Rayifo’nun bu tutumu sadece kardeşine karşı değil, tüm ailesine karşıdır. Annesinin

şu sözleri de bunu desteklemektedir: “Oğlum bilesin ki bundan sonra bu evin eri sensin.On bir evlik köyün , bir evinin eri de ben oldum” (Đzgü, 1978:10).

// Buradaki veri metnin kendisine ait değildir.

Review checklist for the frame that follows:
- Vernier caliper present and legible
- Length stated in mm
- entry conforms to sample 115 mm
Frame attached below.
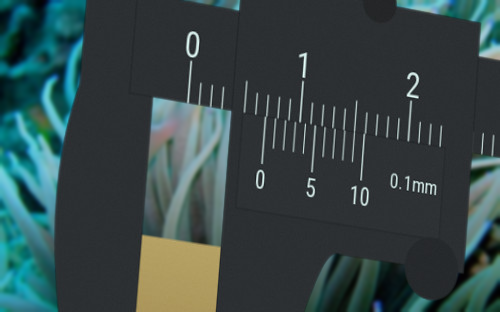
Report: 6.9 mm
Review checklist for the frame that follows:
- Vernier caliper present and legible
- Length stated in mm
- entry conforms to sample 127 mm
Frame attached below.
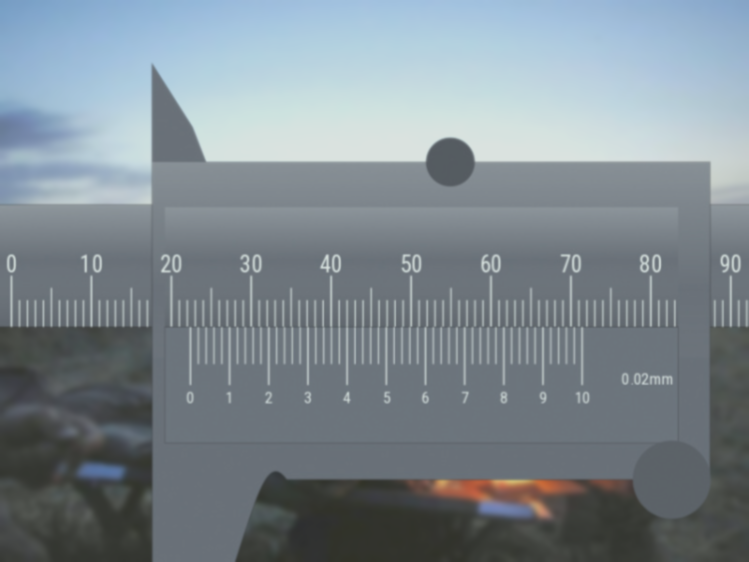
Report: 22.4 mm
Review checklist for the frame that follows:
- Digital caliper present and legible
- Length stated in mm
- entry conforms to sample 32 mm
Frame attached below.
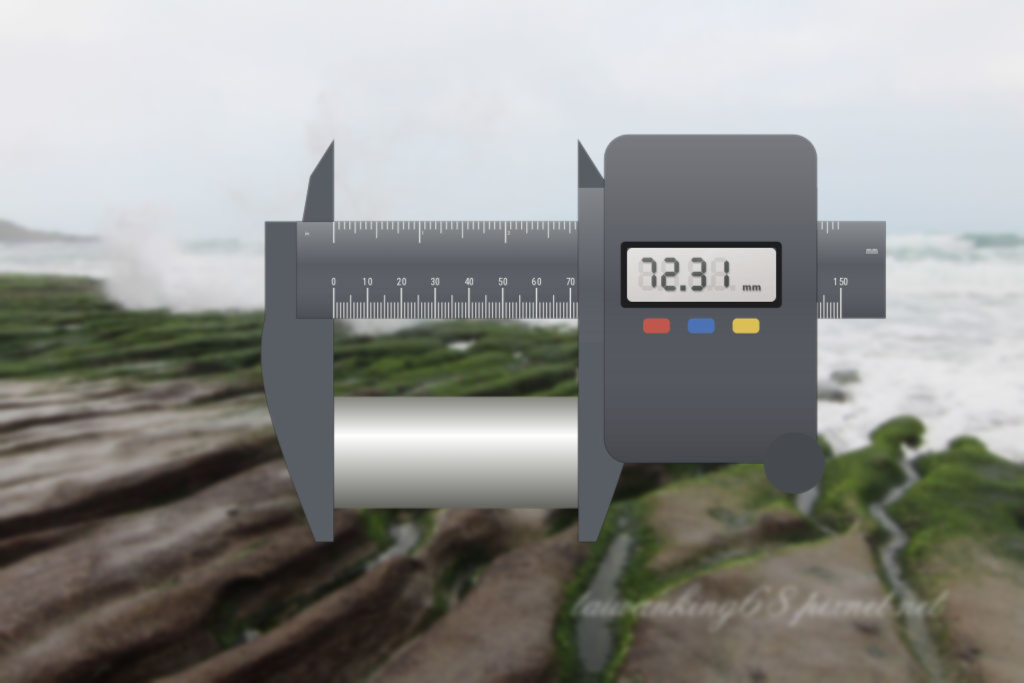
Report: 72.31 mm
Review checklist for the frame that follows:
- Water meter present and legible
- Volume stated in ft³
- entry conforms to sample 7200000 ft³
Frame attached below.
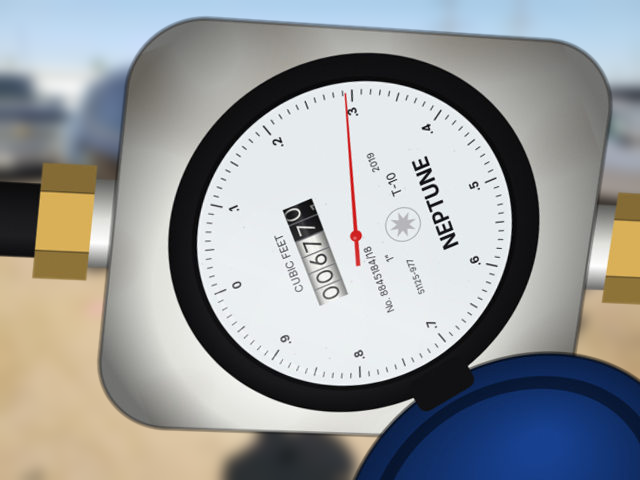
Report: 6770.29 ft³
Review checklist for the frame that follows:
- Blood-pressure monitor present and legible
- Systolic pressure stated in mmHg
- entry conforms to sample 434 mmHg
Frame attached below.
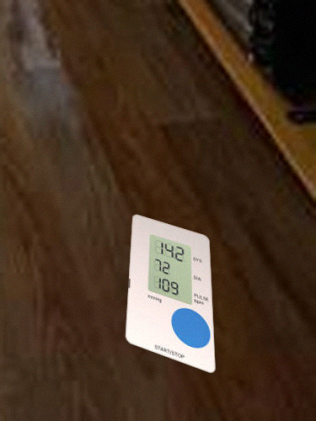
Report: 142 mmHg
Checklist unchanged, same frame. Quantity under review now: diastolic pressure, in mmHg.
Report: 72 mmHg
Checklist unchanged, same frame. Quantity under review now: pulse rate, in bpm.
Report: 109 bpm
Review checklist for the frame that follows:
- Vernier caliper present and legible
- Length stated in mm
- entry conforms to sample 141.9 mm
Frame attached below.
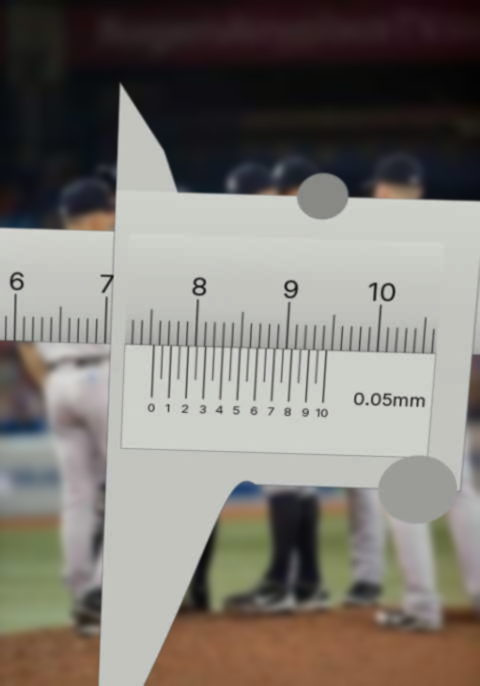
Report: 75.4 mm
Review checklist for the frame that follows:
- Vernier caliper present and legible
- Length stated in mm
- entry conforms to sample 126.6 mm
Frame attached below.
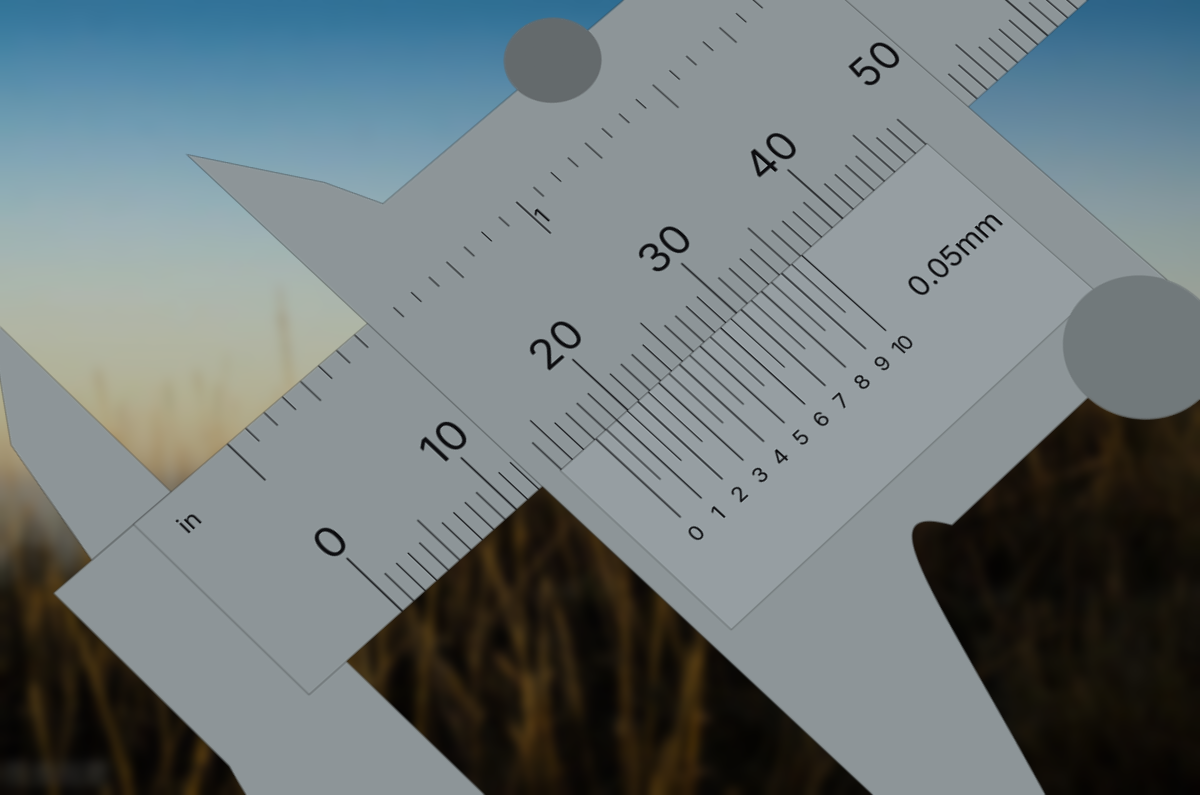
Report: 17.1 mm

Rayifo aileyi ilgilendiren her konuda kendini sorumlu hisseder, karar alınırken söz sahibi olur.“Er benim artık. Ben götürecem bu yıl anamı, Miyeser’i Çukurova’ya.“Az sonra yük ağırlaştıkça ağırlaşacak, arkada kalacağız, çoğununkini büyükler sırtlanacak, ama ben vermeyeceğim, çünkü bizim evin eri benim” (Đzgü, 1978:16). Romanın pek çok yerinde aile içi sevgi ve bağlılığın gereği eğitsel bir ileti olarak vurgulanmıştır. Bu iletiler çocuklarda olumlu davranış ve duygular oluşturabilir. Ancak annesi yaşamasına rağmen henüz yaşı on bir olan Rayifo ailenin reisi olarak görülmektedir. Bunun sebebi de onun erkek çocuk oluşudur. Çocukların cinsiyet rollerini kazandığı bir dönem için bu tür bir örneğin ne derece uygun olabileceği de ayrı bir tartışma konusu olabilir.